I went to the courthouse to pay my property taxes and found the entire building closed to the public. Now maybe I should be happy about that. But of course, they still want their money. And suddenly I was furious that I should have to turn around, go home, address an envelope, and — above all — pay extra, pay the price of a postage stamp, for the privilege of sending them a bribe so I’ll be allowed to keep my own house.

It was that postage stamp that did it. Not the taxes themselves. Not the mindlessly destructive shutdown of life. Not the mass public hysteria. Not the fact that we’re under martial law while being held prisoner in our own homes. Not the fact that these ‘crats were hiding in their offices or homes, continuing to be paid while more useful folk were out of work.

It was that postage stamp.

I’m not a cheap person despite my thrift-store habits (when the thrift stores aren’t all closed by government diktat). I don’t even know what a postage stamp costs, these days. What, $0.55 or so? But suddenly I was bursting with bile over the thought that I should have to give manipulative totalitarian bastards that much more of my money, of my life, of my day for such an abysmally stupid reason.

I had a glass of wine, vented at my friend, and got over it. But still.


I haven’t wanted to write when all I had was anger.

Anger can be a place to begin. Anger can be productive. If anger ultimately leads you to walk out of a bad relationship, a bad job, a cruel religion, or a broken system, then good for anger — and good for you for using anger as a motivator. If anger at yourself inspires you to do better, good. If anger at injustice inspires you to work for justice, good. If anger at cruelty inspires you to be kind, good.

But too often anger is just a festering wound.

We’ve all known people who spend their whole lives in a sickness of rage — forever seeking out things and people to resent, blame, and hate — collecting bitterness as if it were a hobby — willfully making their own lives a misery while also keeping everyone around them walking on eggshells out of fear of provoking their sudden violent outbursts.

Ceaseless, fruitless anger is also the helplessness of the abused child, unable to strike back against the tormenter, so (all too often) being twisted into a tormenter himself as he selectes smaller, even more vulnerable beings on which to expend his forbidden rage.

The rage of ground-down populations is similar to that of an abused child.

While pockets of productive anger are becoming part of the response to the most irrational lockdowns, I fear that the sick kind of anger will be far more prevalent as we suffer the long-term consequences of panic-demic politics.

My friend and I made a casual bet on when riots would start. (I said by mid-July; he thinks perhaps as early as Memorial Day.) Of course, “stimulus” payments and unemployment insurance that pays more than many jobs are intended to keep the natives from getting too restless.

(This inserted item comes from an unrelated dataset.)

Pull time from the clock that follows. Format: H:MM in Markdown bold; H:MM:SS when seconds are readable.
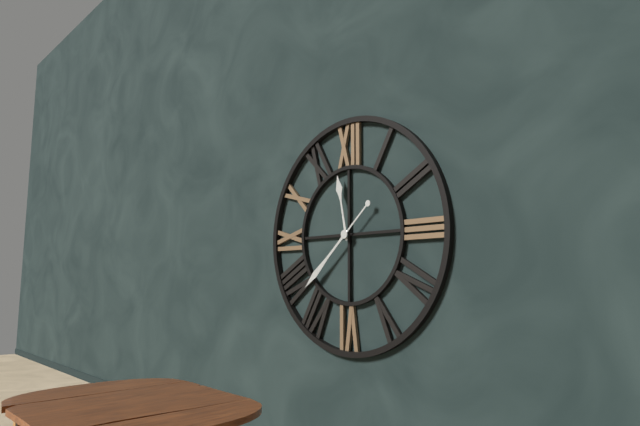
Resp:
**11:38**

And maybe that will work. For a while.

But ultimately there will be so much festering, sick anger. Millions of causes, billions of desperate, angry people the world over. Such anger — from people who don’t know its true causes and who’ve been lied to by clueless “experts” — never leads to anything good. It leads to the slow rot of socialism. The volcanic eruption of war. Daily inhumanity to man. Death by diseases once thought extinct. Family violence. Hyperinflation, for which some hapless group (guess which) will be blamed and targeted. Addiction. Suicide. Even starvation for some.

Nothing, nothing, nothing good at all.


The disease will run its course and studies will show that millions survived it without even being aware they experienced anything unusual. The media will pretend they never, ever over-hyped Covid-19 as TEOTWAWKI. The “experts” who initially fanned hysteria will claim they only issued the most responsible and accurate predictions.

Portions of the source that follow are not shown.